In tal senso, quindi, l’art. 93 stabilisce che “il ricorso in appello a pena d’inammissibilità deve essere proposto nei confronti di tutti i soggetti che hanno partecipato al giudizio di primo grado“: si esclude così la possibilità di una sanatoria ex art. 331 c.p.c. e al contempo si eliminano le incertezze applicative derivanti dall’interpretazione dell’art.53, comma 2, D.Lgs. n. 546/1992 in rapporto con la già citata disciplina processualcivilistica.

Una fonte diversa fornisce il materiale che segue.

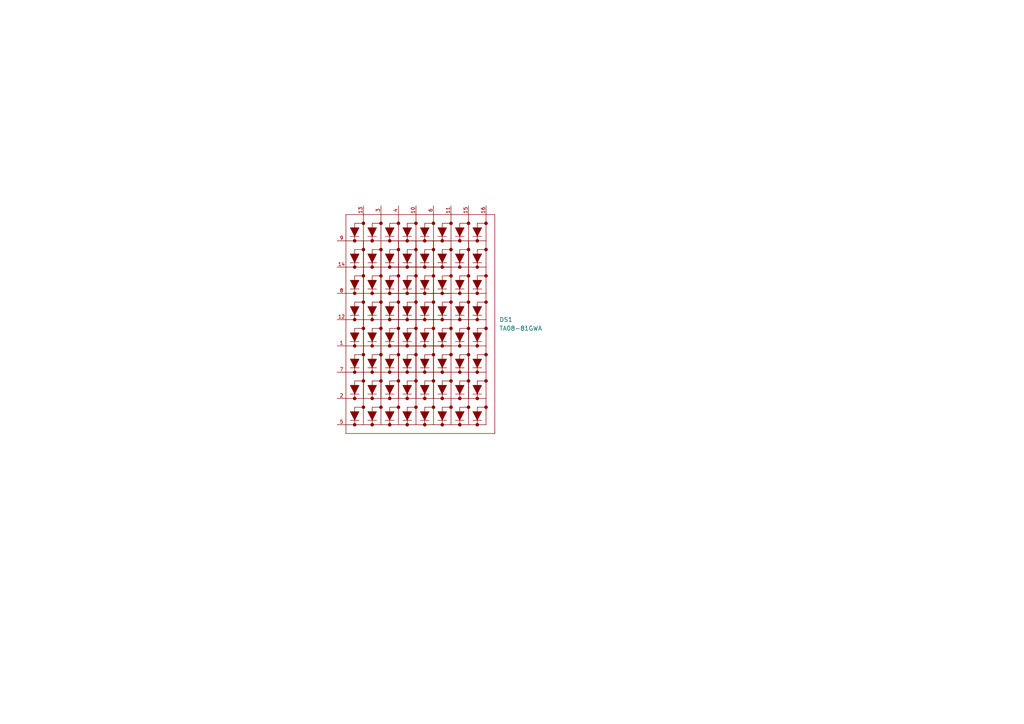
<source format=kicad_sch>
(kicad_sch
	(version 20250114)
	(generator "eeschema")
	(generator_version "9.0")
	(uuid "70af459e-5fc9-4c1d-894d-7e71ab2dca95")
	(paper "A4")
	
	(symbol
		(lib_id "TA08-81GWA:TA08-81GWA")
		(at 120.65 92.71 0)
		(unit 1)
		(exclude_from_sim no)
		(in_bom yes)
		(on_board yes)
		(dnp no)
		(fields_autoplaced yes)
		(uuid "90eb524c-d29e-4a29-8508-75647470ee20")
		(property "Reference" "DS1"
			(at 144.78 92.71 0)
			(effects
				(font
					(size 1.27 1.27)
				)
				(justify left)
			)
		)
		(property "Value" "TA08-81GWA"
			(at 144.78 95.25 0)
			(effects
				(font
					(size 1.27 1.27)
				)
				(justify left)
			)
		)
		(property "Footprint" "TA08-81GWA:DISPLAY_TA08-81GWA"
			(at 120.65 92.71 0)
			(effects
				(font
					(size 1.27 1.27)
				)
				(justify bottom)
				(hide yes)
			)
		)
		(property "Datasheet" ""
			(at 120.65 92.71 0)
			(effects
				(font
					(size 1.27 1.27)
				)
				(hide yes)
			)
		)
		(property "Description" ""
			(at 120.65 92.71 0)
			(effects
				(font
					(size 1.27 1.27)
				)
				(hide yes)
			)
		)
		(property "MF" "Kingbright"
			(at 120.65 92.71 0)
			(effects
				(font
					(size 1.27 1.27)
				)
				(justify bottom)
				(hide yes)
			)
		)
		(property "MAXIMUM_PACKAGE_HEIGHT" "6.0mm"
			(at 120.65 92.71 0)
			(effects
				(font
					(size 1.27 1.27)
				)
				(justify bottom)
				(hide yes)
			)
		)
		(property "Package" "Package"
			(at 120.65 92.71 0)
			(effects
				(font
					(size 1.27 1.27)
				)
				(justify bottom)
				(hide yes)
			)
		)
		(property "Price" "None"
			(at 120.65 92.71 0)
			(effects
				(font
					(size 1.27 1.27)
				)
				(justify bottom)
				(hide yes)
			)
		)
		(property "Check_prices" "https://www.snapeda.com/parts/TA08-81GWA/Kingbright/view-part/?ref=eda"
			(at 120.65 92.71 0)
			(effects
				(font
					(size 1.27 1.27)
				)
				(justify bottom)
				(hide yes)
			)
		)
		(property "STANDARD" "Manufacturer recommendations"
			(at 120.65 92.71 0)
			(effects
				(font
					(size 1.27 1.27)
				)
				(justify bottom)
				(hide yes)
			)
		)
		(property "PARTREV" "V.11A"
			(at 120.65 92.71 0)
			(effects
				(font
					(size 1.27 1.27)
				)
				(justify bottom)
				(hide yes)
			)
		)
		(property "SnapEDA_Link" "https://www.snapeda.com/parts/TA08-81GWA/Kingbright/view-part/?ref=snap"
			(at 120.65 92.71 0)
			(effects
				(font
					(size 1.27 1.27)
				)
				(justify bottom)
				(hide yes)
			)
		)
		(property "MP" "TA08-81GWA"
			(at 120.65 92.71 0)
			(effects
				(font
					(size 1.27 1.27)
				)
				(justify bottom)
				(hide yes)
			)
		)
		(property "Description_1" "DISPLAY, DOT MATRIX, 0.8, 8X8, GREEN; Display Dots x Lines: 8 x 8; LED Colour: Gr"
			(at 120.65 92.71 0)
			(effects
				(font
					(size 1.27 1.27)
				)
				(justify bottom)
				(hide yes)
			)
		)
		(property "Availability" "Not in stock"
			(at 120.65 92.71 0)
			(effects
				(font
					(size 1.27 1.27)
				)
				(justify bottom)
				(hide yes)
			)
		)
		(property "MANUFACTURER" "Kingbright"
			(at 120.65 92.71 0)
			(effects
				(font
					(size 1.27 1.27)
				)
				(justify bottom)
				(hide yes)
			)
		)
		(pin "8"
			(uuid "b8b1765e-8b38-495d-9207-4e91c5997e6d")
		)
		(pin "14"
			(uuid "e865f5a7-9c34-4117-82dc-8d471eee85ba")
		)
		(pin "1"
			(uuid "0228cda6-0a11-4592-aeec-f1e1517023c3")
		)
		(pin "10"
			(uuid "d4c248ad-580c-4012-8d66-ab79c6dbfcac")
		)
		(pin "6"
			(uuid "6de5b964-6830-4445-8731-4847f1550acf")
		)
		(pin "12"
			(uuid "98bbd66c-7f19-4d68-9ac3-b3da051af57a")
		)
		(pin "2"
			(uuid "66a7ba84-b517-46bb-b1b3-fa1f05f53165")
		)
		(pin "3"
			(uuid "f978d42a-55a9-4898-a717-b16daafa00bb")
		)
		(pin "4"
			(uuid "baf6a122-311a-490b-b406-4707a4080666")
		)
		(pin "9"
			(uuid "915e603d-48ba-463e-aa8d-c771a38fe737")
		)
		(pin "7"
			(uuid "fcc258fb-9d4d-454f-b656-5f83e2ec00c3")
		)
		(pin "16"
			(uuid "91915393-c43a-4a6d-bf08-0efd8772dbd7")
		)
		(pin "5"
			(uuid "4206b32b-a5eb-41e4-a5a5-af978e89d406")
		)
		(pin "13"
			(uuid "adfedfc3-ffb7-4c06-8b4a-f79fa88f5abc")
		)
		(pin "11"
			(uuid "c98b7f19-6ad6-4ada-b40b-cf6130526c56")
		)
		(pin "15"
			(uuid "dfe86deb-aff1-4c33-9269-4330937bc674")
		)
		(instances
			(project ""
				(path "/70af459e-5fc9-4c1d-894d-7e71ab2dca95"
					(reference "DS1")
					(unit 1)
				)
			)
		)
	)
	(sheet_instances
		(path "/"
			(page "1")
		)
	)
	(embedded_fonts no)
)

</source>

In coerenza con l’art.46 del Codice, il termine per la costituzione in giudizio del’appellante decorre dalla data di consegna all’agente della notificazione oppure dalla data di spedizione a mezzo posta, e non dalla data di ricevimento del ricorso da parte dell’appellato; per la notifica telematica, invece, vale quanto disposto dall’art.146 del Codice.

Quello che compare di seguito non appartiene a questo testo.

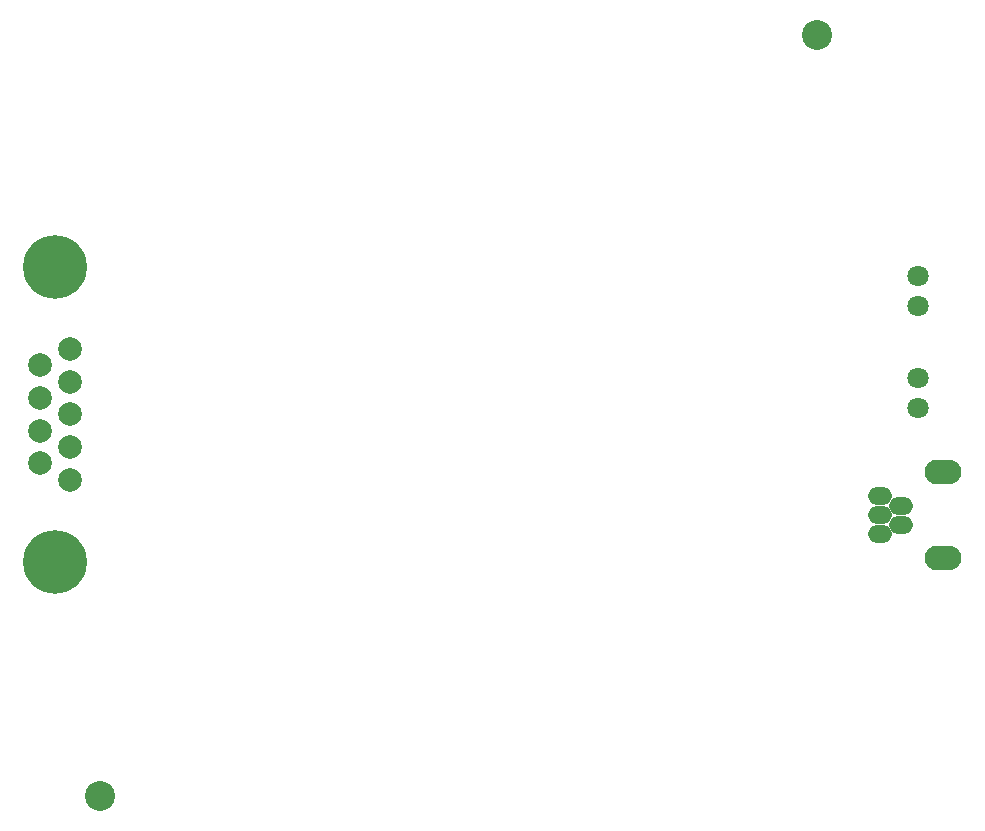
<source format=gbr>
G04 #@! TF.FileFunction,Soldermask,Bot*
%FSLAX46Y46*%
G04 Gerber Fmt 4.6, Leading zero omitted, Abs format (unit mm)*
G04 Created by KiCad (PCBNEW no-vcs-found-product) date Thu Nov 24 16:10:56 2016*
%MOMM*%
%LPD*%
G01*
G04 APERTURE LIST*
%ADD10C,0.100000*%
%ADD11O,3.100000X2.100000*%
%ADD12O,2.050000X1.500000*%
%ADD13C,2.000000*%
%ADD14C,5.400000*%
%ADD15C,1.800000*%
%ADD16C,2.540000*%
G04 APERTURE END LIST*
D10*
D11*
X189250000Y-102904000D03*
D12*
X183925000Y-104954000D03*
X183925000Y-106554000D03*
X185675000Y-105754000D03*
X185675000Y-107354000D03*
X183925000Y-108154000D03*
D11*
X189250000Y-110204000D03*
D13*
X115370000Y-92460000D03*
X115370000Y-95230000D03*
X115370000Y-98000000D03*
X115370000Y-100770000D03*
X115370000Y-103540000D03*
X112830000Y-93845000D03*
X112830000Y-96615000D03*
X112830000Y-99385000D03*
X112830000Y-102155000D03*
D14*
X114100000Y-85505000D03*
X114100000Y-110495000D03*
D15*
X187100000Y-94881000D03*
X187100000Y-97421000D03*
X187100000Y-86328000D03*
X187100000Y-88868000D03*
D16*
X117840000Y-130330000D03*
X178550000Y-65840000D03*
M02*

</source>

L’art.100 ribadisce quanto disposto nel vigente art. 58, comma 2, D.Lgs. n. 546/1992, secondo il quale “è fatta salva la facoltà delle parti di produrre nuovi documenti”, ma vi aggiunge, in modo significativo, la parola “sempre”.
Infine, per quanto riguarda i gravami incidentali e le riproposizioni in via devolutiva di questioni ed eccezioni, l’art.94, comma 4. stabilisce che la parte appellata può proporre, nelle controdeduzioni “appello incidentale relativamente alle parti della sentenza appellata in cui l’appellante sia risultato soccombente, anche in punto spese”, mentre l’art.97 stabilisce al comma 1 che “le questioni ed eccezioni sulle quali il giudice di primo grado non si sia espressamente pronunciato, che non siano specificamente riproposte in appello, s’intendono rinunciate“, mentre al comma 2 precisa che “a riproposizione in via devolutiva delle questioni ed eccezioni sulle quali il giudice di primo grado non si sia espressamente pronunciato è ammessa soltanto, per l’appellante, nel ricorso in appello, e, per la parte appellata, all’atto della costituzione in giudizio“.
Estinzione del giudizio di appello
L’articolo 102 introduce un’apposita disciplina dell’estinzione del giudizio d’appello, prevedendo che, qualora in questo grado si verifichi l’estinzione per rinuncia dell’appellante o per inattività delle parti, la sentenza di primo grado impugnata passa formalmente in giudicato.
Infine, l’art. 103 riproduce sostanzialmente l’attuale disposizione dell’art.61 del D.Lgs. n. 546/1992, secondo il quale nel giudizio di appello “si osservano in quanto applicabili le norme dettate” per il giudizio di primo grado “e “non sono incompatibili con le disposizioni” della presente sezione.